» **SUPPLIED MATERIAL**:
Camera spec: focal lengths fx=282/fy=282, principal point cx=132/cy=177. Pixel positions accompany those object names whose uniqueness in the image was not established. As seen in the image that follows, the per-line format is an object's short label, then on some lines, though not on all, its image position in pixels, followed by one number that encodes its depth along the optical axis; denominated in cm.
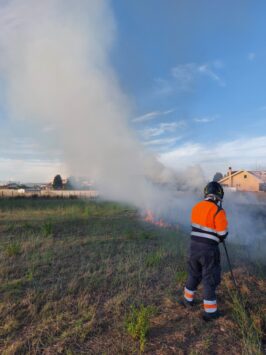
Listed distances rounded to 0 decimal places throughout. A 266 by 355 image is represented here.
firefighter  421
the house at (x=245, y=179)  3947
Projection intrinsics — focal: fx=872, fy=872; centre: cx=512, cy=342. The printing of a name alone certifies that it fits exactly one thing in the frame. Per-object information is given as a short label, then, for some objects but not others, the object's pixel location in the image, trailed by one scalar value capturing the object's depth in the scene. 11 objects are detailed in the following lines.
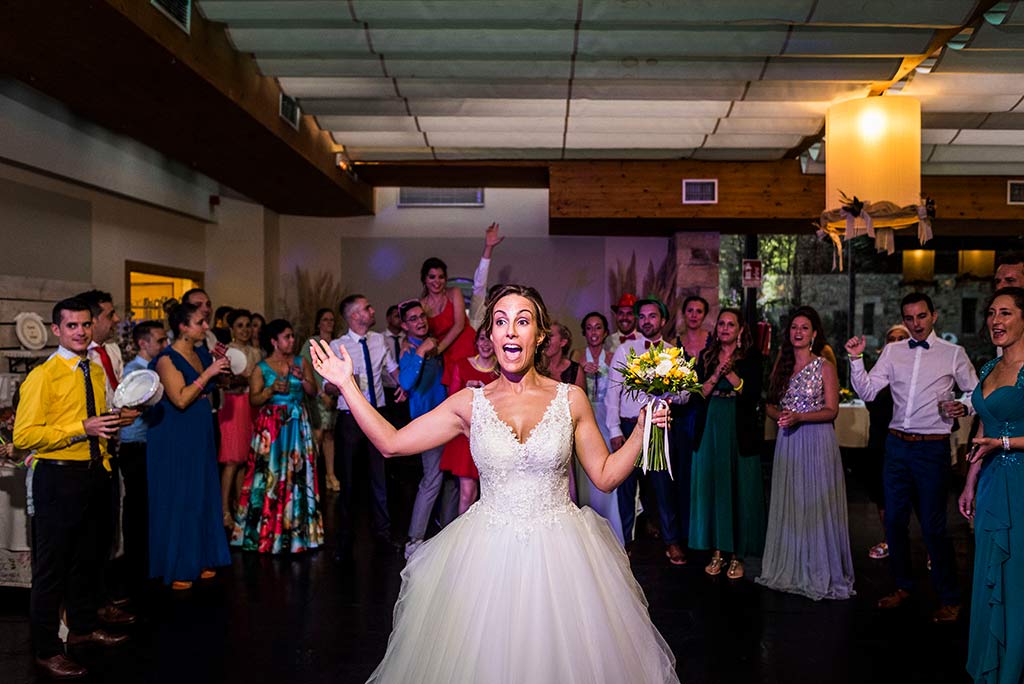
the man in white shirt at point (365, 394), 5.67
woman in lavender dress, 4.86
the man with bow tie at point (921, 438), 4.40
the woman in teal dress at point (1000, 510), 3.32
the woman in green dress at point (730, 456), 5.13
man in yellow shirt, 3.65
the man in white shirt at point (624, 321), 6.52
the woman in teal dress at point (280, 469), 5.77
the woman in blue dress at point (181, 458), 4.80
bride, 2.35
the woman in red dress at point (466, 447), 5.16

» **DESCRIPTION OF THE TASK**:
Set the records down again exactly, and omit any picture in them.

» **EXPECTED ANSWER**:
Camera spec: focal lengths fx=282/fy=282, principal point cx=132/cy=177. Pixel positions accompany those object names whose uniqueness in the image was not established. As seen in the image that follows, the per-line format is an object's short label, then on some lines, though not on all, its image position in pixels, followed by one number that encodes its depth along the optical axis; denominated in cm.
Listed distances rounded to 0 decimal places throughout. A 266 by 355 image is represented here.
firefighter  421
the house at (x=245, y=179)  3947
Projection intrinsics — focal: fx=872, fy=872; centre: cx=512, cy=342. The printing of a name alone certifies that it fits exactly one thing in the frame. Per-object information is given as a short label, then, for some objects but not others, the object's pixel location in the image, trailed by one scalar value capturing the object's depth in the scene. 11 objects are detailed in the following lines.
the man in white shirt at point (365, 394), 5.67
woman in lavender dress, 4.86
the man with bow tie at point (921, 438), 4.40
the woman in teal dress at point (1000, 510), 3.32
the woman in green dress at point (730, 456), 5.13
man in yellow shirt, 3.65
the man in white shirt at point (624, 321), 6.52
the woman in teal dress at point (280, 469), 5.77
the woman in blue dress at point (181, 458), 4.80
bride, 2.35
the woman in red dress at point (466, 447), 5.16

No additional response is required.